本题数据:
== == ==

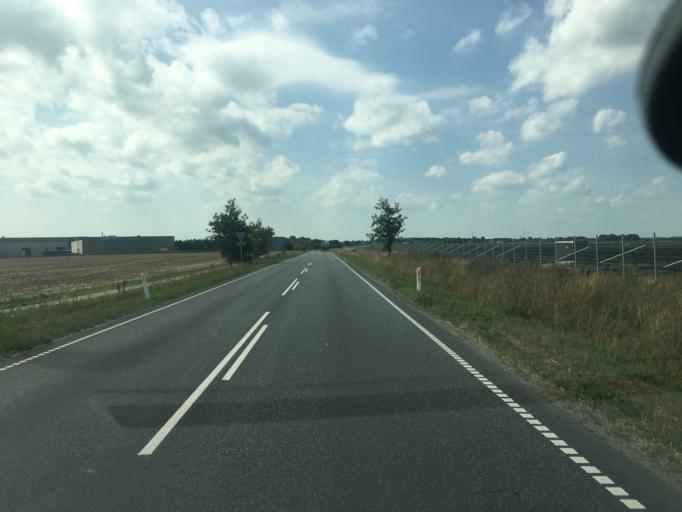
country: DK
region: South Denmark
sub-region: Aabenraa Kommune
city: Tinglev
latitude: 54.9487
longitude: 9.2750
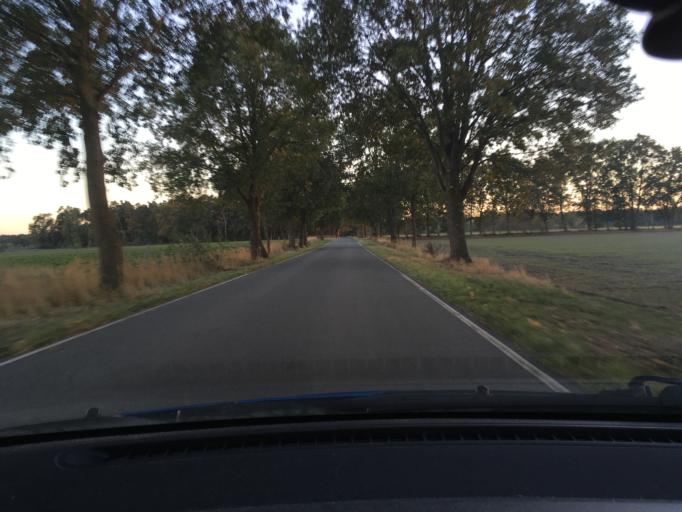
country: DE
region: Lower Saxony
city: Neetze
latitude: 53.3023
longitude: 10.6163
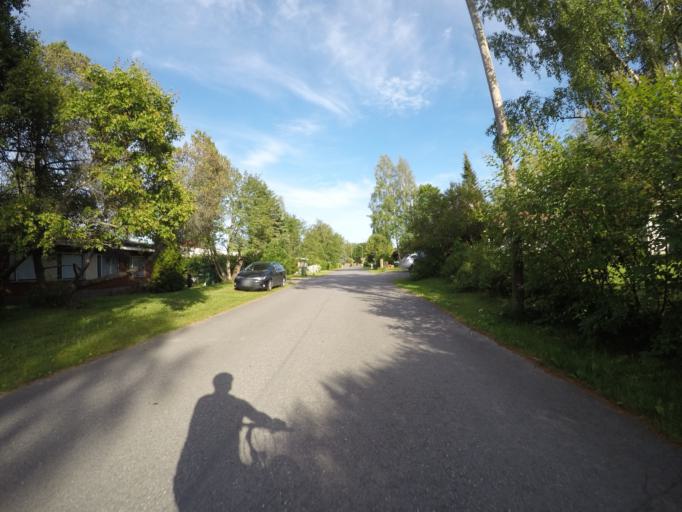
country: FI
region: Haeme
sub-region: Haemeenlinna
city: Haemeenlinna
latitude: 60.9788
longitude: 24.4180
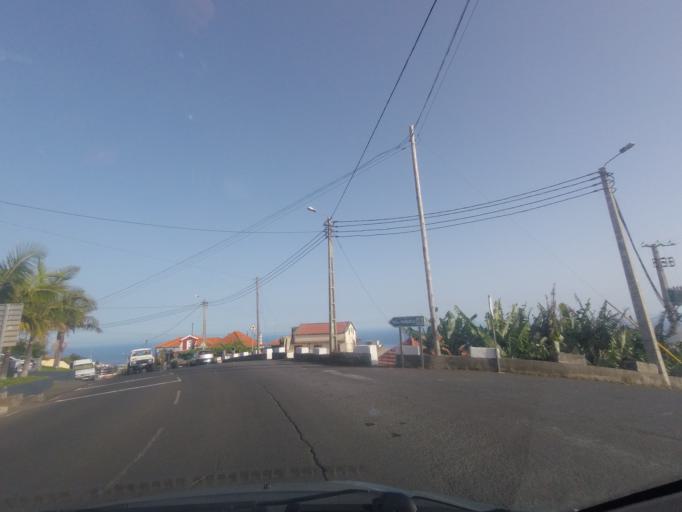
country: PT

== == ==

题目: 请将以上全部条目中的“city”重命名为“town”，其余内容一律不变，并重新列出这些行。答案中请略去图片。

解答:
country: DK
region: South Denmark
sub-region: Aabenraa Kommune
town: Tinglev
latitude: 54.9487
longitude: 9.2750
country: DE
region: Lower Saxony
town: Neetze
latitude: 53.3023
longitude: 10.6163
country: FI
region: Haeme
sub-region: Haemeenlinna
town: Haemeenlinna
latitude: 60.9788
longitude: 24.4180
country: PT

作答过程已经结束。